§ EXERCISE: Restate word for word the lines of the entries below, starting with the line that holds "Informasi Mengenai" and ending with the line that holds "steht seit über", and no others.

(Page-level text extractions)
========

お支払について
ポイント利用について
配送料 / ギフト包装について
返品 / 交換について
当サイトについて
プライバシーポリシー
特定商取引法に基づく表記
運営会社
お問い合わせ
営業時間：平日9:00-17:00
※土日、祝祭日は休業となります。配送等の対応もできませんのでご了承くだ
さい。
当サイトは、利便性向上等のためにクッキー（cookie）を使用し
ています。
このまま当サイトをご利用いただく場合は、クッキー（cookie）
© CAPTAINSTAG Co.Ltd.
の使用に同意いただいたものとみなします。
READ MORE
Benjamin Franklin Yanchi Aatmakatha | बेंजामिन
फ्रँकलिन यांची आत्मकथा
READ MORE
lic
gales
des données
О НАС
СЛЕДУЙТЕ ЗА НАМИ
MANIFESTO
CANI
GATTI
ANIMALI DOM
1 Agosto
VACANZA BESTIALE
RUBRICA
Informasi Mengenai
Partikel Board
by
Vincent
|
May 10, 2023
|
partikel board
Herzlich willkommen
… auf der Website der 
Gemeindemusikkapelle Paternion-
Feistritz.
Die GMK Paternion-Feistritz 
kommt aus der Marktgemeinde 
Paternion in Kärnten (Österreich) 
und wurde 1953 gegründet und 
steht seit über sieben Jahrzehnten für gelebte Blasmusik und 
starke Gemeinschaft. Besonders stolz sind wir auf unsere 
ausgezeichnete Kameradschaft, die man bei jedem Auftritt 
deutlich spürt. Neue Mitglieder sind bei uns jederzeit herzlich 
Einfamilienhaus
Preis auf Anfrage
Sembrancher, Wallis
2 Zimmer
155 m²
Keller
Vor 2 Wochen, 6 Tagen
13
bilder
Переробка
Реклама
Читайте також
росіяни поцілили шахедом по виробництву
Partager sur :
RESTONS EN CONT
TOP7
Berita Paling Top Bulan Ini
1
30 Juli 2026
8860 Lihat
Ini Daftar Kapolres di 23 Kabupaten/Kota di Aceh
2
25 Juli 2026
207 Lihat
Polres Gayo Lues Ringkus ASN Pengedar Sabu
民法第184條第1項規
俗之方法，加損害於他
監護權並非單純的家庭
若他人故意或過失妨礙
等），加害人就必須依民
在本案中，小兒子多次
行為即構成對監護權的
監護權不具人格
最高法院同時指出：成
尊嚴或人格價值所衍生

========

§ EXPECTED ANSWER:
Informasi Mengenai
Partikel Board
by
Vincent
|
May 10, 2023
|
partikel board
Herzlich willkommen
… auf der Website der 
Gemeindemusikkapelle Paternion-
Feistritz.
Die GMK Paternion-Feistritz 
kommt aus der Marktgemeinde 
Paternion in Kärnten (Österreich) 
und wurde 1953 gegründet und 
steht seit über sieben Jahrzehnten für gelebte Blasmusik und 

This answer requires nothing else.